I have three networks, call them V, V_target, and Actor, and I'm trying to achieve the following setup:
我有三个网络,称为V,V_target和Actor,我正在尝试实现以下设置:
- V and Actor share certain layers.
- V_target is an exact duplicate of V.
V和Actor共享某些图层。
V_target与V完全相同。
For those familiar with deep RL, I'm using this within an actor-critic algorithm with shared layers between the value and policy networks, plus a target network V_target. I tried the following:
对于那些熟悉深度RL的人,我在演员评论算法中使用它,在价值和策略网络之间共享层,加上目标网络V_target。我尝试了以下方法:
def shared(...):
# define some variables, e.g.
W = get_variable('W', ...)
def Actor(...):
with tf.variable_scope("shared"):
shared_out = shared(...)
... actor-specific layers ...
def V(...):
with tf.variable_scope("shared", reuse=True):
shared_out = shared(...)
... V-specific layers...
with tf.variable_scope("Policy"):
actor_out = Actor(...)
with tf.variable_scope("V_main"):
V_out = V(...)
with tf.variable_scope("V_target"):
V_target = V(...)
As expected, this doesn't work because the use of the outermost variable_scope
prevents sharing between Policy and V_main: the Variable W
has name Policy/shared/W
in one scope but has name V_main/shared/W
under the second scope.
正如预期的那样,这不起作用,因为使用最外层的variable_scope会阻止Policy和V_main之间的共享:变量W在一个范围内具有名称Policy / shared / W,但在第二个范围内具有名称V_main / shared / W.
Why not use tf.name_scope("Policy")
and tf.name_scope("V_main")
? If I do that, the shared
variables can be defined, but then I don't have a good way to get the variables under V_main
and V_target
. Specifically, because tf.name_scope
does not append anything to names created by tf.get_variable
, I cannot use tf.get_collection(tf.GraphKeys.TRAINABLE_VARIABLES ,'V_main')

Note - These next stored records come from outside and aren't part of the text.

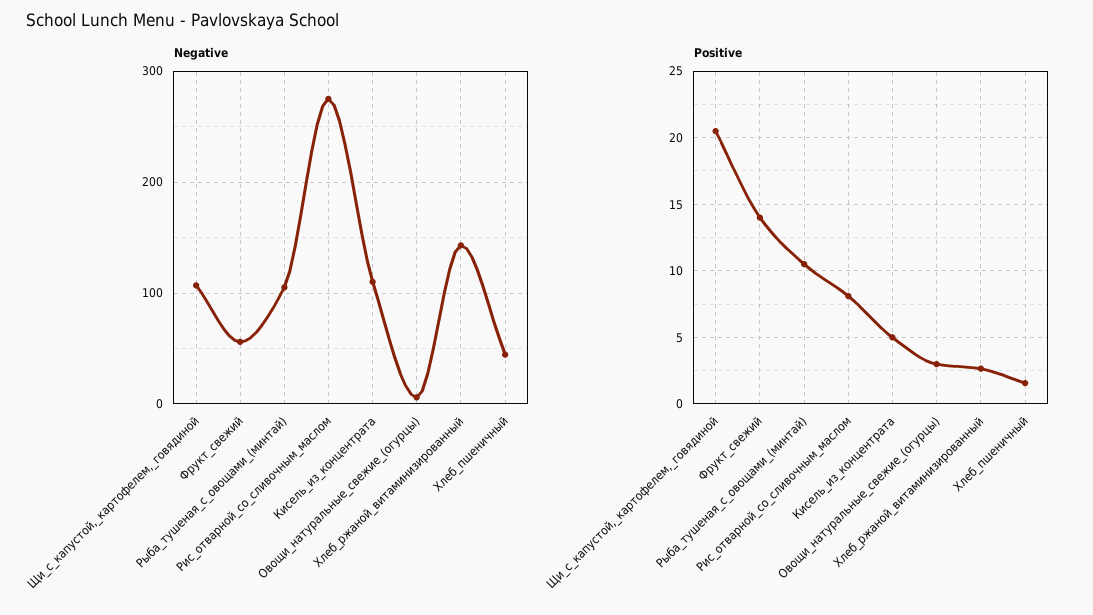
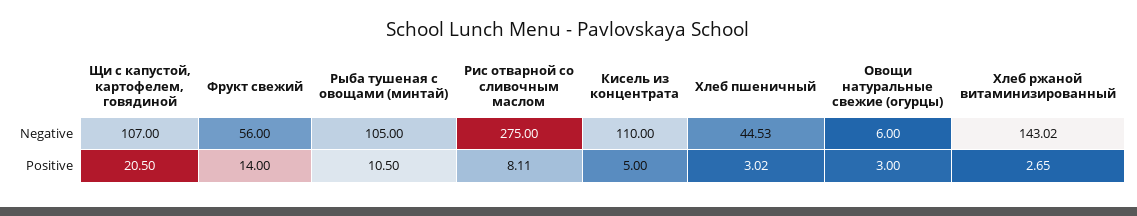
  {
    "Negative": {
      "Щи_с_капустой,_картофелем,_говядиной": 107,
      "Фрукт_свежий": 56,
      "Рыба_тушеная_с_овощами_(минтай)": 105,
      "Рис_отварной_со_сливочным_маслом": 275,
      "Кисель_из_концентрата": 110,
      "Овощи_натуральные_свежие_(огурцы)": 6,
      "Хлеб_ржаной_витаминизированный": 143.02,
      "Хлеб_пшеничный": 44.53
    },
    "Positive": {
      "Щи_с_капустой,_картофелем,_говядиной": 20.5,
      "Фрукт_свежий": 14,
      "Рыба_тушеная_с_овощами_(минтай)": 10.5,
      "Рис_отварной_со_сливочным_маслом": 8.11,
      "Кисель_из_концентрата": 5,
      "Овощи_натуральные_свежие_(огурцы)": 3,
      "Хлеб_ржаной_витаминизированный": 2.65,
-     "Хлеб_пшеничный": 1.5
+     "Хлеб_пшеничный": 3.02
    }
  }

and tf.get_collection(tf.GraphKeys.TRAINABLE_VARIABLES ,'V_target')
to get both sets of objects for the so-called "target updates".

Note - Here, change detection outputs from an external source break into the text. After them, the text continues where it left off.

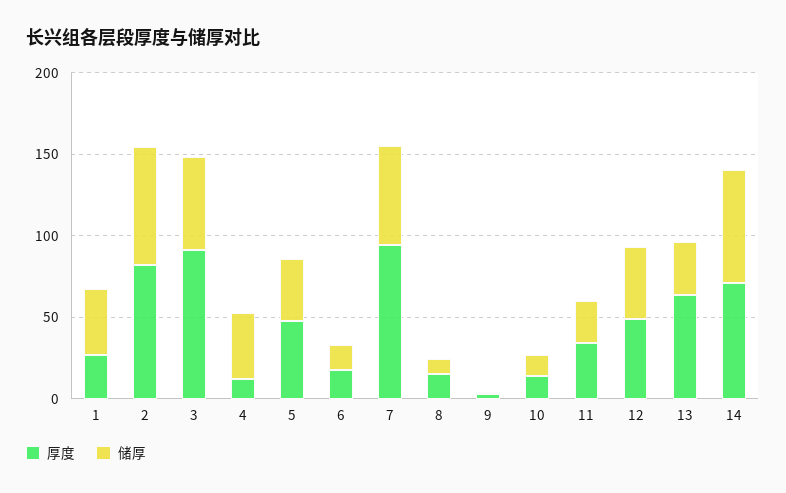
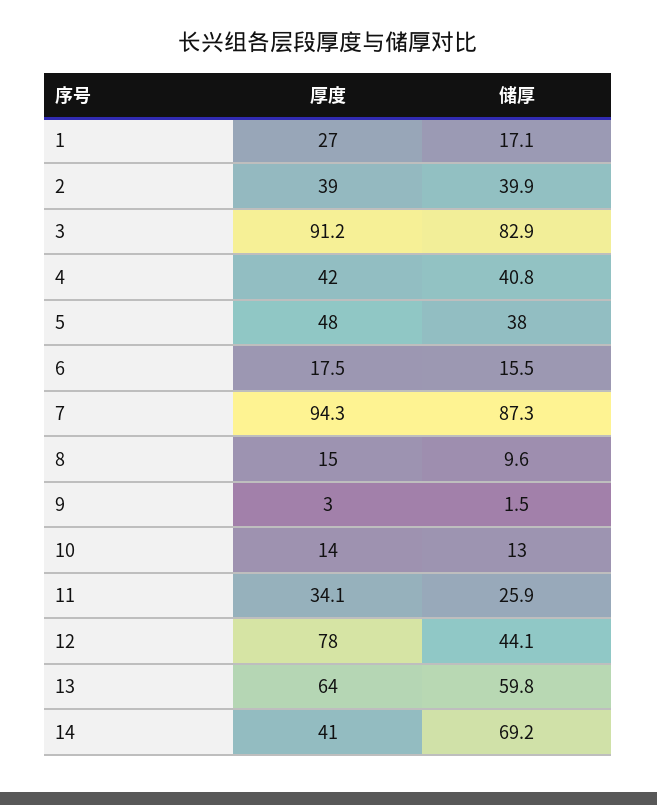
  {
    "厚度": {
      "1": 27,
-     "2": 80,
+     "2": 39,
      "3": 91.2,
-     "4": 10,
+     "4": 42,
      "5": 48,
      "6": 17.5,
      "7": 94.3,
      "8": 15,
      "9": 3,
      "10": 14,
      "11": 34.1,
-     "12": 50,
+     "12": 78,
      "13": 64,
-     "14": 70
+     "14": 41
    },
    "储厚": {
-     "1": 40,
+     "1": 17.1,
-     "2": 70,
+     "2": 39.9,
-     "3": 60,
+     "3": 82.9,
      "4": 40.8,
      "5": 38,
      "6": 15.5,
-     "7": 60,
+     "7": 87.3,
      "8": 9.6,
      "9": 1.5,
      "10": 13,
      "11": 25.9,
      "12": 44.1,
-     "13": 30,
+     "13": 59.8,
      "14": 69.2
    }
  }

为什么不使用tf.name_scope(“Policy”)和tf.name_scope(“V_main”)?如果我这样做,可以定义共享变量,但是我没有一个很好的方法来获取V_main和V_target下的变量。具体来说,因为tf.name_scope没有向tf.get_variable创建的名称附加任何内容,所以我不能使用tf.get_collection(tf.GraphKeys.TRAINABLE_VARIABLES,'V_main')和tf.get_collection(tf.GraphKeys.TRAINABLE_VARIABLES,'V_target')为所谓的“目标更新”获取两组对象。
Is there any clever way around this?
这有什么聪明的方法吗?
1 个解决方案
#1
0
I suggest you do the trick described in this question: How to create variable outside of current scope in Tensorflow?

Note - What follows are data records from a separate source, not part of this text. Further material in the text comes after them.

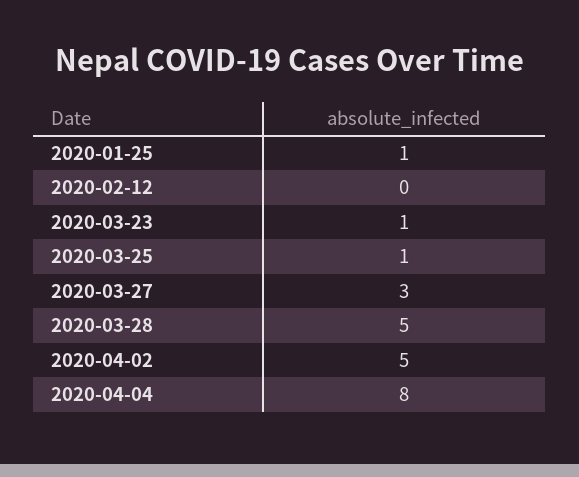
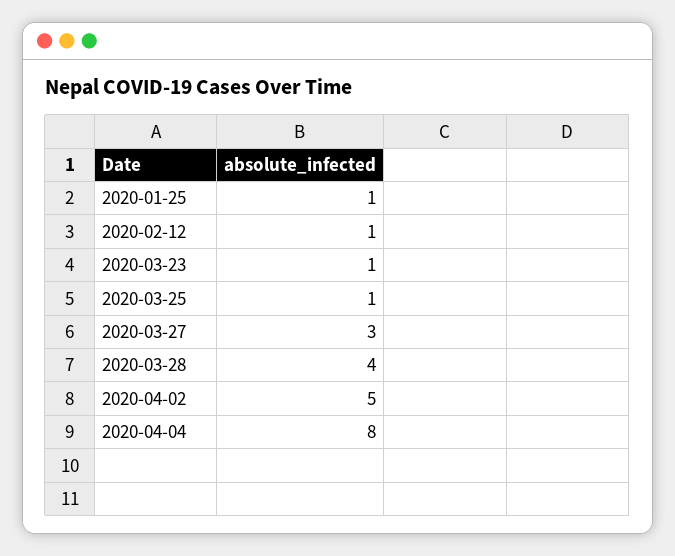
  {
    "2020-01-25": 1,
-   "2020-02-12": 0,
+   "2020-02-12": 1,
    "2020-03-23": 1,
    "2020-03-25": 1,
    "2020-03-27": 3,
-   "2020-03-28": 5,
+   "2020-03-28": 4,
    "2020-04-02": 5,
    "2020-04-04": 8
  }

我建议你做这个问题中描述的技巧:如何在Tensorflow中创建当前范围之外的变量?
You can clear the current variable scope by providing an instance of an existing scope.
您可以通过提供现有范围的实例来清除当前变量范围。
So you simply need to define tf.variable_scope("shared")
once, remember the reference to this instance and use it inside all other variable scopes (with reuse=True
). W
variable will be created in shared
scope, no matter what the outer scope is.
所以你只需要定义一次tf.variable_scope(“shared”),记住对这个实例的引用并在所有其他变量范围内使用它(使用reuse = True)。无论外部范围是什么,W变量都将在共享范围内创建。
#1
0
I suggest you do the trick described in this question: How to create variable outside of current scope in Tensorflow?
我建议你做这个问题中描述的技巧:如何在Tensorflow中创建当前范围之外的变量?
You can clear the current variable scope by providing an instance of an existing scope.
您可以通过提供现有范围的实例来清除当前变量范围。
So you simply need to define tf.variable_scope("shared")
once, remember the reference to this instance and use it inside all other variable scopes (with reuse=True
). W
variable will be created in shared
scope, no matter what the outer scope is.
所以你只需要定义一次tf.variable_scope(“shared”),记住对这个实例的引用并在所有其他变量范围内使用它(使用reuse = True)。无论外部范围是什么,W变量都将在共享范围内创建。